On Mon, Apr 25, 2016 at 9:26 AM, Aljoscha Krettek <[hidden email]> wrote:
Yes, this looks correct for a Counting Trigger that flushes when the sources finish. Could you also solve your filtering problem with this or is this still an open issue?

Cheers,
Aljoscha

On Sat, 23 Apr 2016 at 16:57 Konstantin Kulagin <[hidden email]> wrote:
I finally was able to do that.

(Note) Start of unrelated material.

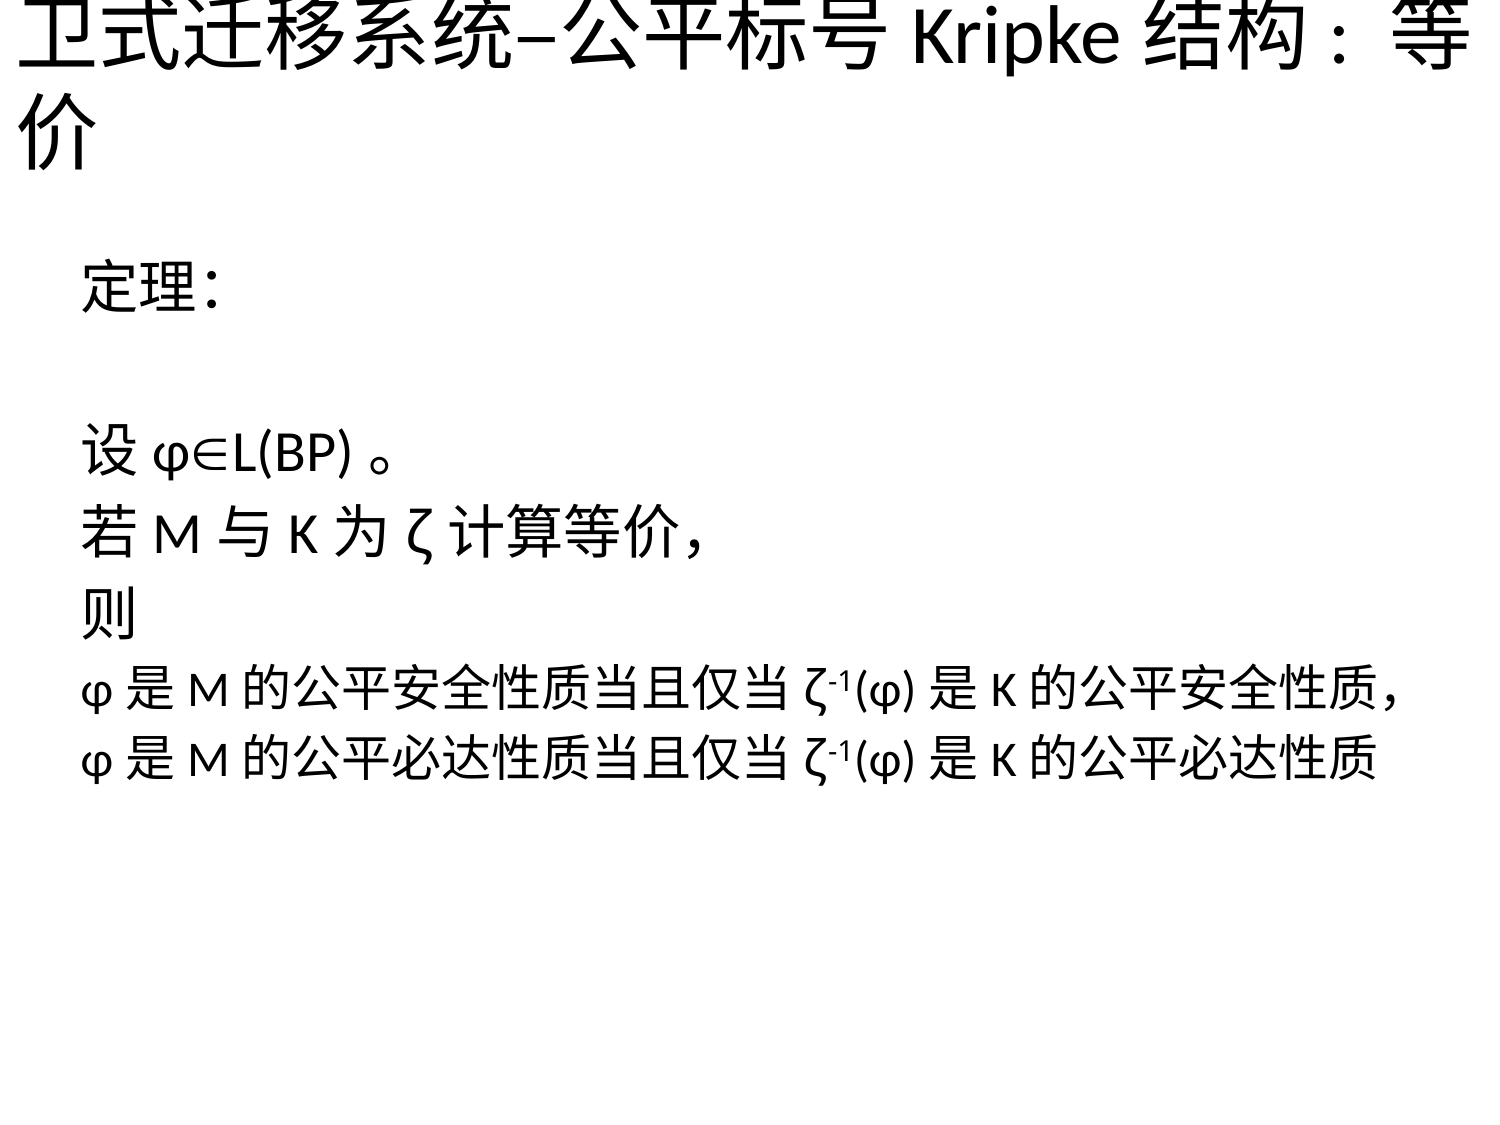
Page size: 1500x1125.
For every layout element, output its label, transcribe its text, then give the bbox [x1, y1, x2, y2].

Kinda ugly, but works:

https://gist.github.com/krolen/ed1344e4d7be5b2116061685268651f5



On Fri, Apr 22, 2016 at 6:14 PM, Konstantin Kulagin <[hidden email]> wrote:
I was trying to implement this (force flink to handle all values from input) but had no success...
Probably I am not getting smth with flink windowing mechanism
I've created my 'finishing' trigger which is basically a copy of purging trigger

But was not able to make it work:

https://gist.github.com/krolen/9e6ba8b14c54554bfbc10fdfa6fe7308

I was never able to see numbers from 30 to 34 in result.
What am I doing wrong?


On Thu, Apr 21, 2016 at 8:54 AM, Aljoscha Krettek <[hidden email]> wrote:
People have wondered about that a few times, yes. My opinion is that a stream is potentially infinite and processing only stops for anomalous reasons: when the job crashes, when stopping a job to later redeploy it. In those cases you would not want to flush out your data but keep them and restart from the same state when the job is restarted.

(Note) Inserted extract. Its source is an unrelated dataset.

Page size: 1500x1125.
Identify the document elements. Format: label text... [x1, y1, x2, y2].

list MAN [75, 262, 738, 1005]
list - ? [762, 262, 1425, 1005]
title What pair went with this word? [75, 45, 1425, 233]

You can implement the behavior by writing a custom Trigger that behaves like the count trigger but also fires when receiving a Long.MAX_VALUE watermark. A watermark of Long.MAX_VALUE signifies that a source has stopped processing for natural reasons.

Cheers,
Aljoscha

On Thu, 21 Apr 2016 at 14:42 Kostya Kulagin <[hidden email]> wrote:
Thanks,

I wonder wouldn't it be good to have a built-in such functionality. At least when incoming stream is finished - flush remaining elements.

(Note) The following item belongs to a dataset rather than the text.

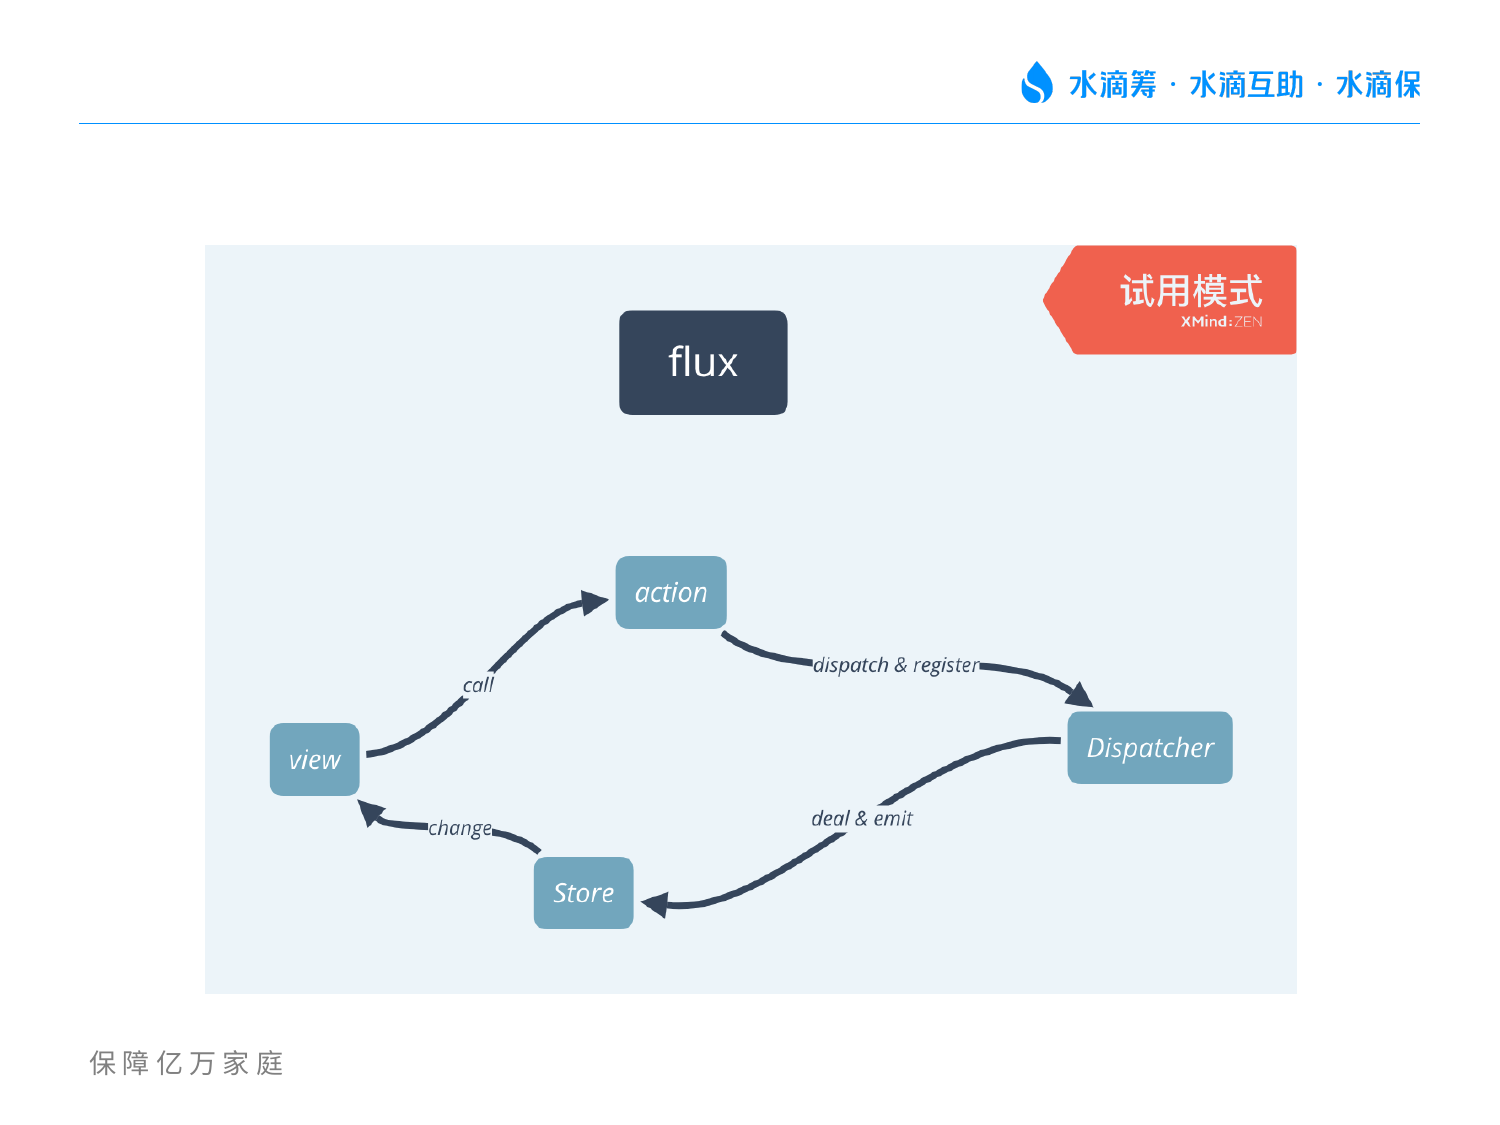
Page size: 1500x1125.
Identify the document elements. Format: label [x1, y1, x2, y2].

list [205, 245, 1297, 994]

On Thu, Apr 21, 2016 at 4:47 AM, Aljoscha Krettek <[hidden email]> wrote:
Hi,
yes, you can achieve this by writing a custom Trigger that can trigger both on the count or after a long-enough timeout. It would be a combination of CountTrigger and EventTimeTrigger (or ProcessingTimeTrigger) so you could look to those to get started.

Cheers,
Aljoscha

On Wed, 20 Apr 2016 at 23:44 Kostya Kulagin <[hidden email]> wrote:
I have a pretty big but final stream and I need to be able to window it by number of elements.
In this case from my observations flink can 'skip' the latest chunk of data if it has lower amount of elements than window size:

    StreamExecutionEnvironment env = StreamExecutionEnvironment.getExecutionEnvironment();
DataStreamSource<Long> source = env.addSource(new SourceFunction<Long>() {

@Override
public void run(SourceContext<Long> ctx) throws Exception {
LongStream.range(0, 35).forEach(ctx::collect);
}

@Override
public void cancel() {

}
});

source.countWindowAll(10).apply(new AllWindowFunction<Long, Long, GlobalWindow>() {
@Override
public void apply(GlobalWindow window, Iterable<Long> values, Collector<Long> out) throws Exception {
System.out.println(Joiner.on(',').join(values));
}
}).print();

env.execute("yoyoyo");

Output:
0,1,2,3,4,5,6,7,8,9
10,11,12,13,14,15,16,17,18,19
20,21,22,23,24,25,26,27,28,29

I.e. elements from 10 to 35 are not being processed.

Does it make sense to have: count OR timeout window which will evict new window when number of elements reach a threshold OR collecting timeout occurs?